Prominent Palestinian professor Sami al Arian describes Barghouti as “a Palestinian patriot paying a huge price for Palestinian self-determination”.
In 2017, Barghouti led a hunger strike, which led to increasing visitation rights for Palestinian prisoners. Since Hamas’s October 7 attack, Barghouti has been held in solidarity confinement, being denied any interactions with his family and lawyers.
‘A bridge from genocide to peace’?
While Barghouti defended armed struggle in the occupied West Bank and Gaza, he advocated peaceful opposition in other areas under direct Israeli rule. As a result, he found allies not only in Palestinians but also in Israeli political circles, who seek a peaceful end to the conflict, according to Steinbock.
From different perspectives – ranging from the Hamas-Fatah unification issue to modalities of peace with Israel – Barghouti gives the Palestinian cause and the resistance “leadership, direction and integrity,” says Steinbock.

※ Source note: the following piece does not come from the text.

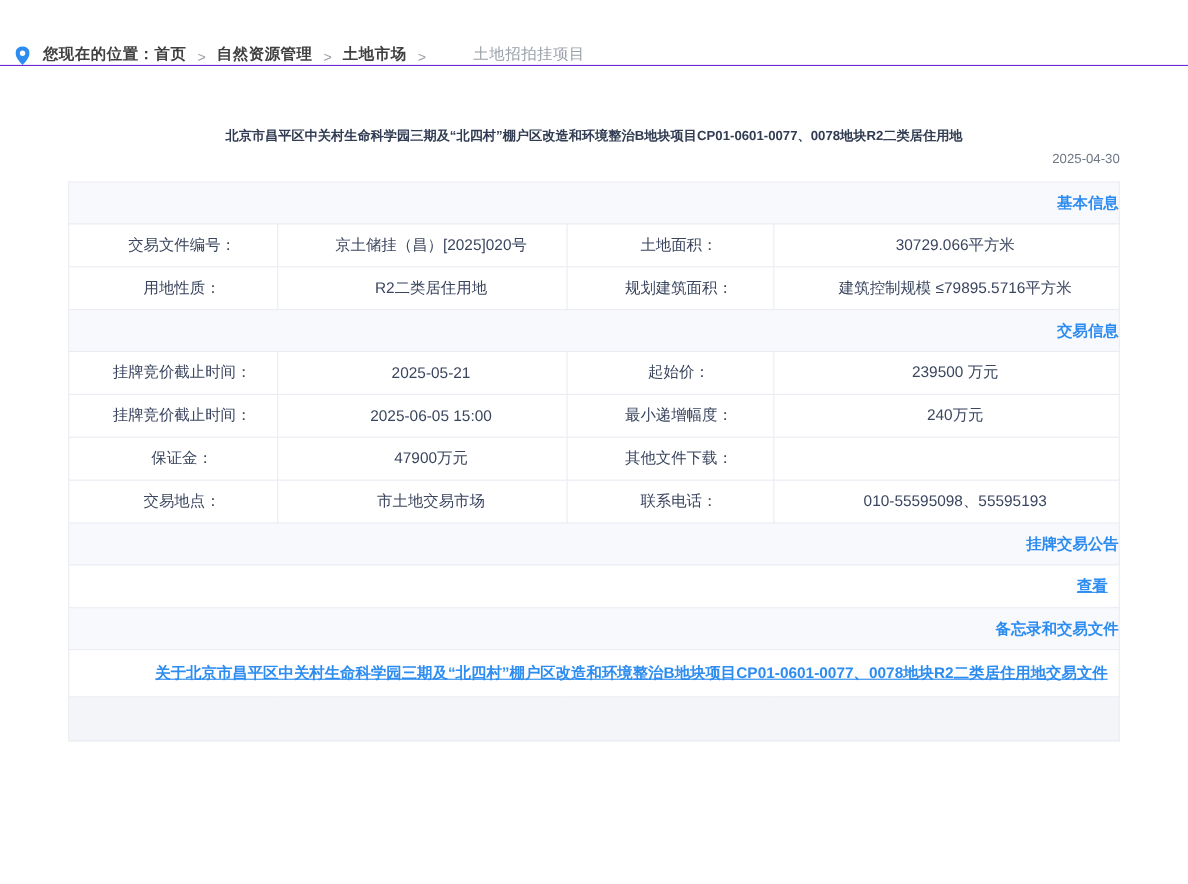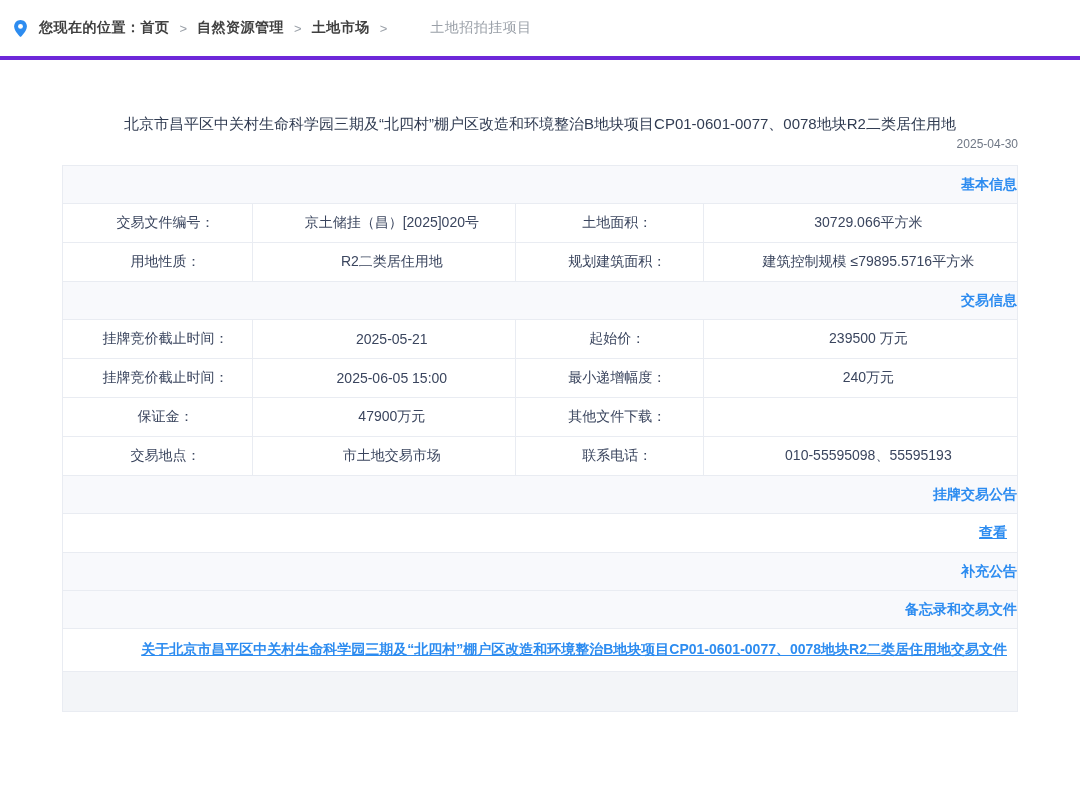"您现在的位置：" .crumb-bar { align-items: center -> flex-end; border-bottom: 4px solid #6d28d9 -> 1px solid #6d28d9 }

In the current stage, Barghouti’s status as a transcendental character over Palestinian factionalism can pave the way for a new joint Palestinian leadership, which can also help lay out a political ground for peace with Israel, according to experts.
Barghouti can be “a bridge for going from genocide to a final political agreement with Israel,” says Zaha Hassan, a human rights lawyer and a senior fellow at the Carnegie Endowment for International Peace.
Though there is a big question mark over who will govern Gaza in the proposed transfer-of-power scene, Hassan feels that Barghouti would be “acceptable” as the Gaza administrator for Hamas and most Palestinians.
Under Trump’s plan, a technocratic Palestinian political entity is envisaged to manage day-to-day operations of Gaza while a Board of Peace led by the US president will oversee this structure.
But Israel will push back on this notion, she adds, “because Netanyahu and his ultra nationalist coalition partners do not want to see Palestinian governance in Gaza that could support a two-state solution.”